Op-Ed: An ill wind blows in Augusta
In 2009, the Renewable Ocean Energy law directed Maine’s Department of Conservation to establish offshore sites where the technology for floating wind turbines could be demonstrated and tested. Two groups immediately went to work on developing the technology in an attempt to open up this potentially vast renewable energy resource.
One group was a consortium led by the University of Maine, called Maine Aqua Ventus, which also includes Cianbro, the Pittsfield-based construction company, and Emera, the company that purchased Bangor Hydro. Statoil, the giant Norwegian energy company, led the competing group.
Five years later, the governor and Legislature chased Statoil out of the state after the Public Utilities Commission had approved its project. They did to give the Aqua Ventus a chance to finalize its proposal.
Now the Legislature is considering pulling the plug on this second proposal at the behest of a small group of Monhegan Island residents who have raised $50,000 to object to the size and location of the proposed demonstration structures.
At the public hearing for LD 1262, “An Act To Protect Monhegan From Wind Turbines,” an overflow crowd of proponents and opponents offered testimony on the effect of moving the UMaine-led project off the state-sanctioned Monhegan Island demonstration site to some other location further away from the island. UMaine says they have spent $10.7 million of federal research and development funds to date, and if the Legislature passes the bill, they say their project is “dead in the water.” Literally.
The public hearing provided a fascinating picture of how energy policy is currently unfolding in Augusta. Sen. Dana Dow of Waldoboro, sponsor of this legislation, said that he believes “the final decision (should) rest with the permanent residents of the island,” who he also suggested, “are split down the middle,” which is not the case as most residents testified against Dow’s bill.
Although opponents of the legislation, including a significant number of year-round island residents, outnumbered proponents by a two-to-one margin at the hearing, it is not clear that the senator’s bill would enhance local control, since almost everyone agrees starting the planning for a new demonstration site would end offshore wind development in Maine for years to come.
Hanging in the air in the run up to the public hearing is whether the governor, having achieved what he set out to accomplish three years ago by escorting Statoil out the door, would give UMaine’s seven-year quest the opportunity to demonstrate its technology. He would not.

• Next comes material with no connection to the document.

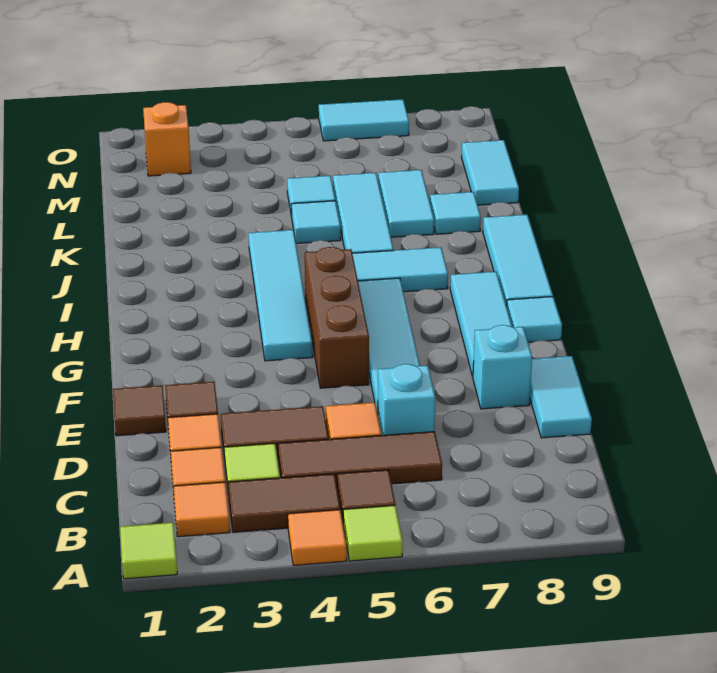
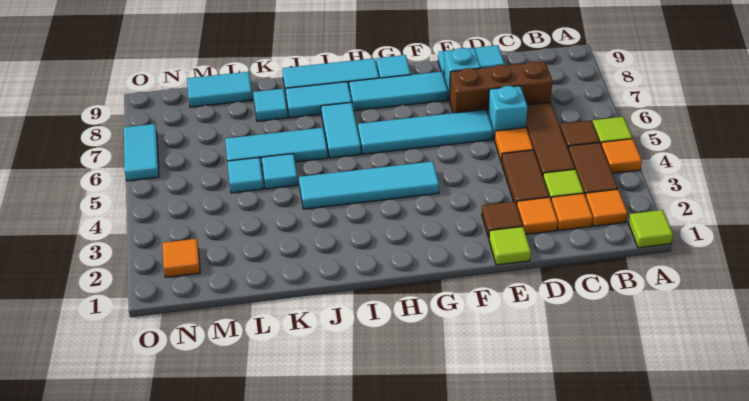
brown 1x1 tile [113,385,166,436] -> lime 1x1 tile [489,227,531,265]
brown 1x3 brick [305,247,369,388] -> brown 1x3 brick moved to [450,61,553,113]
cyan 1x2 tile [378,170,434,237] -> cyan 1x2 tile moved to [285,82,352,118]
orange 1x1 brick [143,102,191,176] -> orange 1x1 tile [162,239,200,277]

Angela Monroe, the acting director of the Governor’s Energy Office testified last week that the governor no longer supports the university’s current project. She cited the above-market prices for the electricity that would be borne by ratepayers against the unknown benefits that might or might not ever accrue.
She also said she was not involved in Maine energy policy when the governor had supported the UMaine project in 2013, but believed that “Monhegan should vote on the project so their will can be determined.” This is like the governor saying that a natural gas pipeline or a transmission line to bring Canadian hydropower to Maine should be left to decisions of the affected communities, which of course is not the governor’s position on those forms of energy.
One of the bill’s opponent’s, George Hart of Tenant’s Harbor, an independent energy consultant familiar with the project, spoke about the damage that has already been done in risk-averse capital markets by Maine’s treatment of Statoil. “Maine is a dangerous place to invest in,” said Hart. The whole point of a demonstration, he said, is to enable investors to price risk – including determining how much electricity can be produced at what cost. But political risk is the most expensive form of risk because it is so mercurial and unpredictable.
The governor and his Energy Office have not only damaged Maine’s reputation among investors, but they have also elevated NIMBY-ism into a state policy for vast new areas of the Gulf of Maine. The only question now is whether the Legislature will extinguish Maine’s once promising, but now rapidly diminishing offshore wind opportunity.
Philip Conkling is an independent consultant based in Camden and author of six books on a variety of environmental topics.